*Work order*.
Which lines in the rows below contain the string "mapping"? Pull out every one of them, treating uppercase and lowercase as different.

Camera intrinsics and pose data
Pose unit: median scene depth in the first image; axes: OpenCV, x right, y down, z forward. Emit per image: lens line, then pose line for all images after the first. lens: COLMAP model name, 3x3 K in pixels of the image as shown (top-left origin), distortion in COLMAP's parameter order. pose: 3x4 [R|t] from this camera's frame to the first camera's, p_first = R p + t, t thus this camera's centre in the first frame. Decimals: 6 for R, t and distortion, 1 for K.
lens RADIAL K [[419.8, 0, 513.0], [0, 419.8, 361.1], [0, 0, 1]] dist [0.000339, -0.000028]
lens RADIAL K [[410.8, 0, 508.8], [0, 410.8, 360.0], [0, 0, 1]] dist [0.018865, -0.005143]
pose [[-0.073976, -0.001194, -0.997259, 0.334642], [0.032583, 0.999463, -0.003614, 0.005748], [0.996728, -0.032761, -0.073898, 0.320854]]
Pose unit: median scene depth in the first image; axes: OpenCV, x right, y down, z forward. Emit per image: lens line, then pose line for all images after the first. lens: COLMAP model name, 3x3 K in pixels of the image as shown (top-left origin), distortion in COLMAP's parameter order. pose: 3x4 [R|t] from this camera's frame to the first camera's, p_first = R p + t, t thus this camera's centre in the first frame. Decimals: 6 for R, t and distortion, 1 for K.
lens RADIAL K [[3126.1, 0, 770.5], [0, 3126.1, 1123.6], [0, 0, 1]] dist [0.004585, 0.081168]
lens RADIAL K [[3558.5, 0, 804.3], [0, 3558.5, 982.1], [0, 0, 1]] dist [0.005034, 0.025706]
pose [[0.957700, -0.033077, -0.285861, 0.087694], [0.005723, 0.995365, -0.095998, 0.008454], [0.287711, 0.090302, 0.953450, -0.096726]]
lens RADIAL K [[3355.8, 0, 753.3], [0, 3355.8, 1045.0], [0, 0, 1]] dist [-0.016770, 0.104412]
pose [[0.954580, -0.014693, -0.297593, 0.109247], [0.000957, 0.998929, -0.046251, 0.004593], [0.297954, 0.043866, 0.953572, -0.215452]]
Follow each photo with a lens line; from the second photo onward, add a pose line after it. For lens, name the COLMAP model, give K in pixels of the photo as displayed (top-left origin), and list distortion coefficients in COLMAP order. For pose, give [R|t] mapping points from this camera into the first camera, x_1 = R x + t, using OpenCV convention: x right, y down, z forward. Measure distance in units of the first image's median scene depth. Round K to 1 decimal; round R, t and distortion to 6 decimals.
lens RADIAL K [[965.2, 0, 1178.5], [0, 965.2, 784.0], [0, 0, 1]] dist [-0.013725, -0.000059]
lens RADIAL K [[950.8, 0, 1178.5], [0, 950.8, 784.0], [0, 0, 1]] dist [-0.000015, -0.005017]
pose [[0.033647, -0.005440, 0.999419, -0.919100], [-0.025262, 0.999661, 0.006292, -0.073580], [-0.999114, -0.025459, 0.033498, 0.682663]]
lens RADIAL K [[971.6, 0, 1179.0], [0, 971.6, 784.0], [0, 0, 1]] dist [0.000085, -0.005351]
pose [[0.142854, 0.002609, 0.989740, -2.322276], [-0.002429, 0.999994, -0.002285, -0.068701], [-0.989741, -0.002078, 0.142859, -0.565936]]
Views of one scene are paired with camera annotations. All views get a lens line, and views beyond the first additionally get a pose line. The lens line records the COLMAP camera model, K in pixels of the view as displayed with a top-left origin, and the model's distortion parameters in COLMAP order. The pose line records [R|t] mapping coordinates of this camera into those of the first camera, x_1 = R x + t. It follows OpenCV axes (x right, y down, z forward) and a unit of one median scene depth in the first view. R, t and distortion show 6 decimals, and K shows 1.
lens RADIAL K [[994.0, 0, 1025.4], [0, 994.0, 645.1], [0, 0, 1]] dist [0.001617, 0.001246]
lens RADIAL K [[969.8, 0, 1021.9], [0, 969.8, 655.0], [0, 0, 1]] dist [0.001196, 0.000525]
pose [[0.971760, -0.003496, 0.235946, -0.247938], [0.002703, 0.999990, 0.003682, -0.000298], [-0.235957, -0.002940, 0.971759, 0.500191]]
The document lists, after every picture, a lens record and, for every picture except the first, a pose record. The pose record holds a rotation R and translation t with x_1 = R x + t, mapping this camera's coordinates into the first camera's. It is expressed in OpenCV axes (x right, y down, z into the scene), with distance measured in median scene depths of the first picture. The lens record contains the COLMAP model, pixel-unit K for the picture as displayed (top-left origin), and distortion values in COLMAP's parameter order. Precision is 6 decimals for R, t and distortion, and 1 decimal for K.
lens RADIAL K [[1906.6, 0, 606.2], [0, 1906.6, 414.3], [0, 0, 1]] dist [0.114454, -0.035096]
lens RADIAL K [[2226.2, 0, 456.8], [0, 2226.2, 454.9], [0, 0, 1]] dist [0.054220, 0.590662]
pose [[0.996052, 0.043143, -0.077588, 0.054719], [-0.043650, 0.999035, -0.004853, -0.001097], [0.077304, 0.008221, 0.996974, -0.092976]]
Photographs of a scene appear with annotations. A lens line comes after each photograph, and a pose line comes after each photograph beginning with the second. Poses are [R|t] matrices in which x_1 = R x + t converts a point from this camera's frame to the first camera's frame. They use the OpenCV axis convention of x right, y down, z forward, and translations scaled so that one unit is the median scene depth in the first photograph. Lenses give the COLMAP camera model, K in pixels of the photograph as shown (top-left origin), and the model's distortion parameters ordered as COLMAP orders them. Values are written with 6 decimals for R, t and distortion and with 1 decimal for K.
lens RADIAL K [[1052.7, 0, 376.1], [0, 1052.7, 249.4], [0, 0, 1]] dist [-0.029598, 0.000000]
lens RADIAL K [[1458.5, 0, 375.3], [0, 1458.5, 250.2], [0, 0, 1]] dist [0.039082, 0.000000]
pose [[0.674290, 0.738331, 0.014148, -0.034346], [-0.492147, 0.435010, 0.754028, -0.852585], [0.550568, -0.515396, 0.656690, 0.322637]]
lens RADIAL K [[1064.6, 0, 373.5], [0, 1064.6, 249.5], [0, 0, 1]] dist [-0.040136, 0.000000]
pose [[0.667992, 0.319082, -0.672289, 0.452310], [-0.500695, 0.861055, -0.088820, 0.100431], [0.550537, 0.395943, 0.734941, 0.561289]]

*Task answer*.
Follow each photo with a lens line; from the second photo onward, add a pose line after it. For lens, name the COLMAP model, give K in pixels of the photo as displayed (top-left origin), and list distortion coefficients in COLMAP order. For pose, give [R|t] mapping points from this camera into the first camera, x_1 = R x + t, using OpenCV convention: x right, y down, z forward. Measure distance in units of the first image's median scene depth. Round K to 1 decimal; round R, t and distortion to 6 decimals.
Views of one scene are paired with camera annotations. All views get a lens line, and views beyond the first additionally get a pose line. The lens line records the COLMAP camera model, K in pixels of the view as displayed with a top-left origin, and the model's distortion parameters in COLMAP order. The pose line records [R|t] mapping coordinates of this camera into those of the first camera, x_1 = R x + t. It follows OpenCV axes (x right, y down, z forward) and a unit of one median scene depth in the first view. R, t and distortion show 6 decimals, and K shows 1.
The document lists, after every picture, a lens record and, for every picture except the first, a pose record. The pose record holds a rotation R and translation t with x_1 = R x + t, mapping this camera's coordinates into the first camera's. It is expressed in OpenCV axes (x right, y down, z into the scene), with distance measured in median scene depths of the first picture. The lens record contains the COLMAP model, pixel-unit K for the picture as displayed (top-left origin), and distortion values in COLMAP's parameter order. Precision is 6 decimals for R, t and distortion, and 1 decimal for K.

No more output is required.